Это очень полезная для меня информация, и рано или поздно я сам бы ее нашел, и поэтому я тут же пишу ответное письмо Дженет Форсайт, благодарю за вырезки, соглашаюсь насчет того, кто был отцом ее бабушки, но умалчиваю о пятиконечной броши или о своих восторгах по поводу генеалогического древа. Присланную фотографию я кладу в одну из папок с материалами о Генри. Их теперь пять, обозначенных «Работа», «Королевская семья», «Личное», «Дети и потомки» и «Брак и разное». Материал, присланный Дженет, отправляется в «Личное», хотя я колеблюсь, не место ли ему в последней папке, потому что героическое спасение бедняги Сэмюэла в конечном итоге привело к женитьбе Генри.
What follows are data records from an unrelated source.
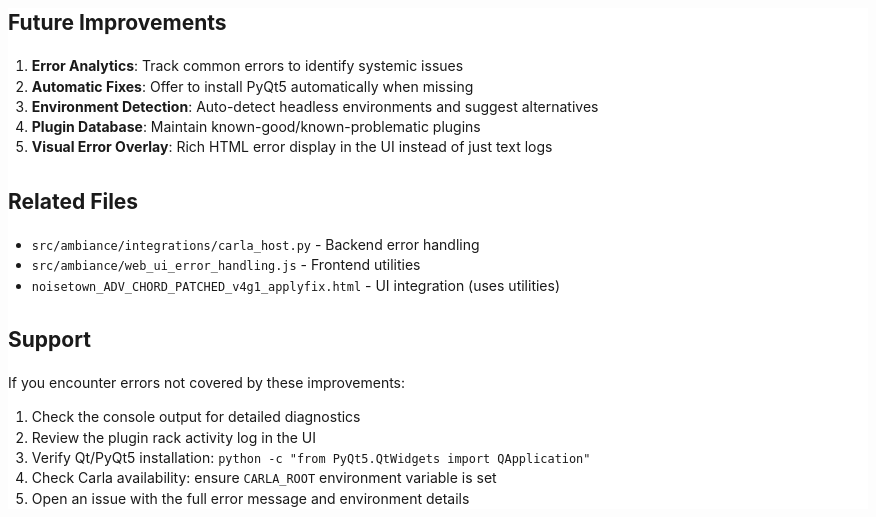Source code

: ## Future Improvements

1. **Error Analytics**: Track common errors to identify systemic issues
2. **Automatic Fixes**: Offer to install PyQt5 automatically when missing
3. **Environment Detection**: Auto-detect headless environments and suggest alternatives
4. **Plugin Database**: Maintain known-good/known-problematic plugins
5. **Visual Error Overlay**: Rich HTML error display in the UI instead of just text logs

## Related Files

- `src/ambiance/integrations/carla_host.py` - Backend error handling
- `src/ambiance/web_ui_error_handling.js` - Frontend utilities
- `noisetown_ADV_CHORD_PATCHED_v4g1_applyfix.html` - UI integration (uses utilities)

## Support

If you encounter errors not covered by these improvements:
1. Check the console output for detailed diagnostics
2. Review the plugin rack activity log in the UI
3. Verify Qt/PyQt5 installation: `python -c "from PyQt5.QtWidgets import QApplication"`
4. Check Carla availability: ensure `CARLA_ROOT` environment variable is set
5. Open an issue with the full error message and environment details

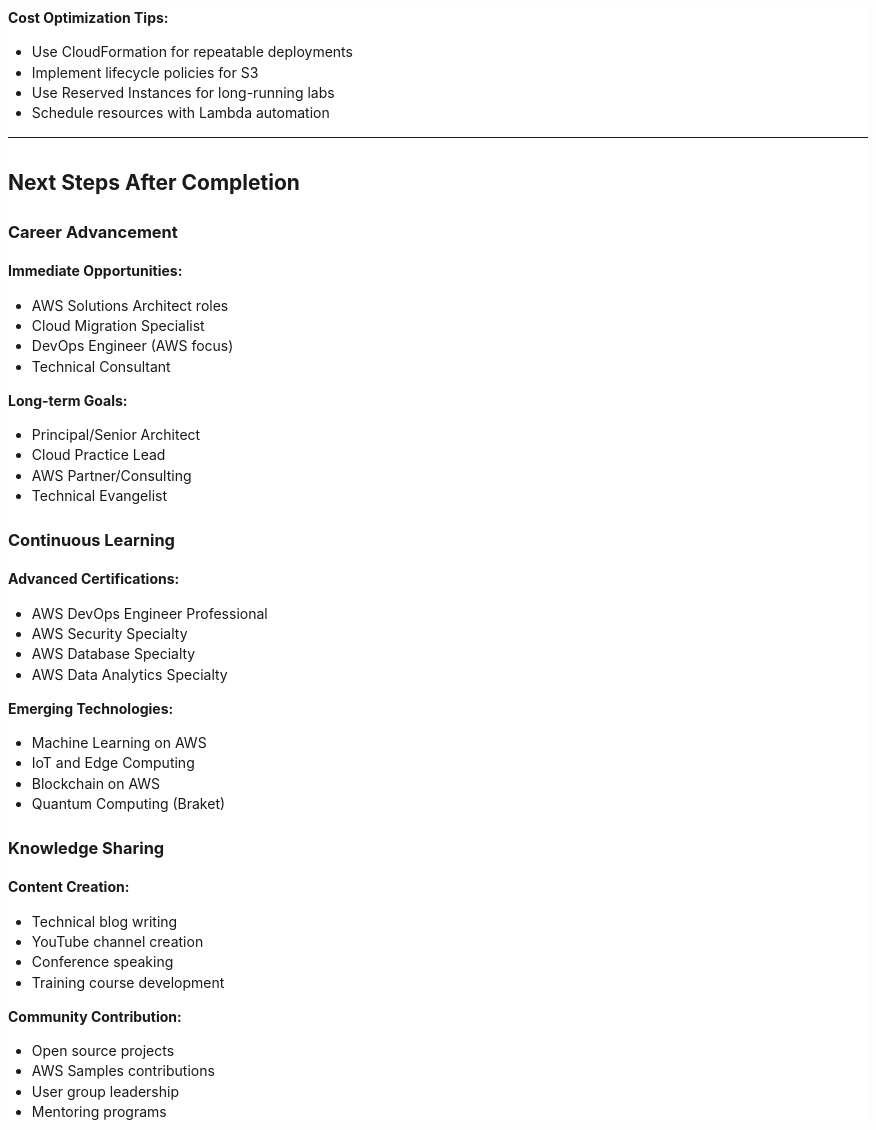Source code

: **Cost Optimization Tips:**
- Use CloudFormation for repeatable deployments
- Implement lifecycle policies for S3
- Use Reserved Instances for long-running labs
- Schedule resources with Lambda automation

---

## Next Steps After Completion

### Career Advancement
**Immediate Opportunities:**
- AWS Solutions Architect roles
- Cloud Migration Specialist
- DevOps Engineer (AWS focus)
- Technical Consultant

**Long-term Goals:**
- Principal/Senior Architect
- Cloud Practice Lead
- AWS Partner/Consulting
- Technical Evangelist

### Continuous Learning
**Advanced Certifications:**
- AWS DevOps Engineer Professional
- AWS Security Specialty
- AWS Database Specialty
- AWS Data Analytics Specialty

**Emerging Technologies:**
- Machine Learning on AWS
- IoT and Edge Computing
- Blockchain on AWS
- Quantum Computing (Braket)

### Knowledge Sharing
**Content Creation:**
- Technical blog writing
- YouTube channel creation
- Conference speaking
- Training course development

**Community Contribution:**
- Open source projects
- AWS Samples contributions
- User group leadership
- Mentoring programs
Я несу письмо на почту, и Джуд идет со мной. Дорога в сотню ярдов превращается в прогулку. Джуд снова хорошо выглядит, хотя все еще очень худа; талия у нее такая же тонкая, как у Оливии Бато на портрете, только с той разницей, что Оливия носила корсет. Разумеется, на улицах полно женщин с детьми, чернокожих, белых и азиатской внешности, везущих своих чад в прогулочных колясках или несущих в сумках-кенгуру на груди. А одна даже со старомодной коляской, из которой выглядывает круглое розовое личико младенца, окруженное пеной кружев и оборок. Я не прочь рассказать Джуд, что Генри считал своих детей помехой, полагал, что они стоят на пути великих начинаний (кажется, это слова Бэкона). У меня такое же ощущение — до известной степени.
Мы заходим в магазин диетических продуктов, и Джуд покупает фолиевую кислоту, мультивитамины, гингко билобу, эхинацею и зверобой. Она привыкла вести здоровый образ жизни, готовясь к родам, а теперь точно так же готовится к зачатию. Дважды в неделю жена выполняет комплекс упражнений по системе Александера и посещает травника. Мы возвращаемся на Гамильтон-террас через Аберкорн-плейс, рассуждая о растительных препаратах, якобы способных предупредить выкидыши — вернее, рассуждает Джуд, а я слушаю. Я говорю, что вреда от них не будет, но лучше, наверное, посоветоваться с врачом, а потом мы сворачиваем и останавливаемся рядом с Эйнсуорт-Хаусом, переименованным (глупо) в Хорайзон-Вью, и смотрим на окна миллионера и на крытый проход, где витражное стекло заменили на более прозрачное и яркое.
Палисадник изобилует цветами, похожими на те, что высаживают в кадках уже цветущими. Их цвет гармонирует с крышей прохода — видимо, это сделали намеренно. Все окна закрыты, хотя день жаркий; вне всякого сомнения, миллионер поставил систему кондиционирования воздуха. Занавески внутри украшены шелковыми, бархатными и кружевными фестонами. Внутри почти ничего не разглядеть. Когда я в последний раз смотрел на дом, то видел печальную женщину азиатской внешности в окне комнаты, которая раньше была кабинетом Генри, но сегодня там никого нет.
Мне отчаянно хочется, чтобы Джуд что-нибудь сказала, как-то прокомментировала дом Генри и произошедшие с ним перемены. Чтобы спросила, что было в этой комнате или кто спал в той — что угодно, кроме разговоров о детях и ее перспективах иметь ребенка. Но она молчит, только берет меня под руку и тянет к себе. Я склоняюсь и целую ее, прямо на улице перед домом своего прадеда.